Topics Food adulteration | Marico | Dabur

What began as an investigation into alleged malpractices by domestic manufacturers has escalated into a full-blown battle between two prominent players in the category
The report on the adulteration of honey, brought out by the Centre for Science and Environment (CSE), has opened up a Pandora's box. What began as an investigation into alleged malpractices by domestic manufacturers has escalated into a full-blown battle between two prominent players in the category: Marico and Dabur.

Marico made the first move, saying that Dabur's claim that its honey passed the German NMR test was misleading. The complaint, made to the Advertising Standards Council of India (ASCI) on Thursday, was after Dabur released ads in national dailies in response to the CSE report on Wednesday where it was named for failing a foreign adulteration test.

Dabur hit back, saying Marico's Saffola honey sample from the marketplace had failed the NMR test, prompting it to approach ASCI for misleading claims made by the latter. (NMR, or Nuclear Magnetic Resonance test, is an advanced test to detect adulteration in honey.)

"We will continue to contest the matter in ASCI," Sanjay Mishra, chief operating officer, India sales and chief executive officer, new business, Marico, said. "If there is a threat to our reputation and any disparaging statement made, then we will decide on our future course of action. As of now, I can confirm that nothing has come from ASCI to us regarding the complaint they (Dabur) claim to have filed. According to ASCI protocol, an advertiser has to be informed within 24 hours of a complaint filed against it; that has not happened so far," he added.

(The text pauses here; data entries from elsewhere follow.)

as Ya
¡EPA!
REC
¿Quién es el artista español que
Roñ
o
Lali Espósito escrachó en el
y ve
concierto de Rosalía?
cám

Brand experts say this is more than an advertising war. "The issue goes much beyond an ad war because it deals with people's health," says N Chandramouli, CEO, TRA Research, Mumbai-based brand advisory firm. "What goes into your food is a sensitive issue. I am of the view that the food regulator of the country must look into this matter closely," he said.

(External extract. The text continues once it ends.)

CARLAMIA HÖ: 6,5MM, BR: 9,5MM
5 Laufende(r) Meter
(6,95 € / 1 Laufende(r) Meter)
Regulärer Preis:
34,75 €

This point is endorsed by Bejon Mishra, a consumer affairs expert, who was earlier a member of the Food Safety and Standards Authority of India (FSSAI).

"Brands may say whatever they have to in defence of their products. But who should the common man believe? I'm of the view that the FSSAI should conduct an unbiased study of all brands to put things in perspective. This will go a long way in reposing faith in the category, " Bejon Mishra said.

The FSSAI has already sought more details from CSE on honey adulteration, which it says has been provided to the regulator.

While the FSSAI steps in to take stock of the situation, the war between Marico and Dabur is reminiscent of the bitter battle fought in the past in categories such as health drinks (Horlicks versus Complan), detergents (Rin versus Ariel) and hygiene (Dettol versus Lifebuoy). More recently, fairness creams saw battles between Hindustan Unilever (HUL) and Emami over trademark infringement.

But then categories with two strong incumbents lend themselves to such brand wars. "In Horlicks versus Complan, the fight was over who was more efficacious as a health drink. In Dettol versus Lifebuoy, the issue was about germ protection and in detergents, the point of contention was who was whiter, " said K V Sridhar, global chief creative officer, Nihilent Hypercollective.

In the honey category, purity is the point of battle, something that both Marico and Dabur say is in their favour.

"Dabur has cleared all the above FSSAI-mandated tests, including SMR (specific marker for rice syrup) test, besides voluntarily conducting NMR test periodically to ensure that our consumers get 100 per cent pure honey with no added sugar/syrups or any other adulterants, " a company spokesperson said.

"Saffola guarantees 100 per cent purity of its honey irrespective of the packaging location. Every batch of Saffola Honey passes 60+ tests, including the NMR technology, which is one of the most advanced tests in the world," Sanjay Mishra said.

Clearly, the last word is not out on this matter.